Others counter that certain intangible human qualities will constrain AI"s legal expansion. Emotional intelligence, narrative building skills, creativity, cross-disciplinary thinking, judgment under uncertainty, counseling integrity and strategic negotiation are hard to automate. The most valuable attorneys blend technical expertise with counsel, judgment and advocacy abilities no algorithm matches.
Daniel Rodriguez, Dean of Northwestern Law, argues: "While AI will drastically alter aspects of legal practice, lawyering involves complex human interactions ill-suited to automation. Client counseling requires emotional sensitivity to unique needs. A robot cannot replace attorneys swearing oaths, appearing in court, or making earnest appeals to human sensibilities."

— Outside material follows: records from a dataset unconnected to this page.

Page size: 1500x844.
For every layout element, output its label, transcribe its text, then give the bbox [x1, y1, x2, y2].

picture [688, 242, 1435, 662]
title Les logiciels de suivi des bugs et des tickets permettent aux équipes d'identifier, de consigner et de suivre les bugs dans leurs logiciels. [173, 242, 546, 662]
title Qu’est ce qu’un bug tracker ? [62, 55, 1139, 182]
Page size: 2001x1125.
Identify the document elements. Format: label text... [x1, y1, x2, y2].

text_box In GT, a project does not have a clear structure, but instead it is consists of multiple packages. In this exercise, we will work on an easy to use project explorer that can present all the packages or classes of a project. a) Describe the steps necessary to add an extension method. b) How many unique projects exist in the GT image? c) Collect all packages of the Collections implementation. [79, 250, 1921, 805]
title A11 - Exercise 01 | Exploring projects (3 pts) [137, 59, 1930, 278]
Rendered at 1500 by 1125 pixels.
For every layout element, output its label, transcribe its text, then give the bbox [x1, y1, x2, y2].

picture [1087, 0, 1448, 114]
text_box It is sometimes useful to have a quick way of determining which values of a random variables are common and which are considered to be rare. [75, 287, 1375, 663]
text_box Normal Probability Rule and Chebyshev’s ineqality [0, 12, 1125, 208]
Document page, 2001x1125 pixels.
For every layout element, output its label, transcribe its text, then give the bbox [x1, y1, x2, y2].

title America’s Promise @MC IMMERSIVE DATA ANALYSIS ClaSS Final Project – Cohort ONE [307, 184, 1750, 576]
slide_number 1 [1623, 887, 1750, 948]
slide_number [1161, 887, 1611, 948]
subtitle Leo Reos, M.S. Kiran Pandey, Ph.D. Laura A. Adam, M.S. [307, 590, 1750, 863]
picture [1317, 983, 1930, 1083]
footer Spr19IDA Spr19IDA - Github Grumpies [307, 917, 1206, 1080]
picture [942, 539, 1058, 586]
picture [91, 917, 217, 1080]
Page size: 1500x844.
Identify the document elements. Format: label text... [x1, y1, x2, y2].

Some predict AI and attorneys will function symbiotically, rather than in opposition. Algorithms will handle routine tasks, freeing humans to focus on strategy, judgment and client interactions. Floodgates releasing a tsunami of legal data also create more complex work requiring human contextualization.
Of course, humans still program algorithms, creating risks of bias. MIT's Julie Shah observes that while AI can expand access to legal help, transparency, ethics and human oversight remain critical. The legal field must proceed thoughtfully.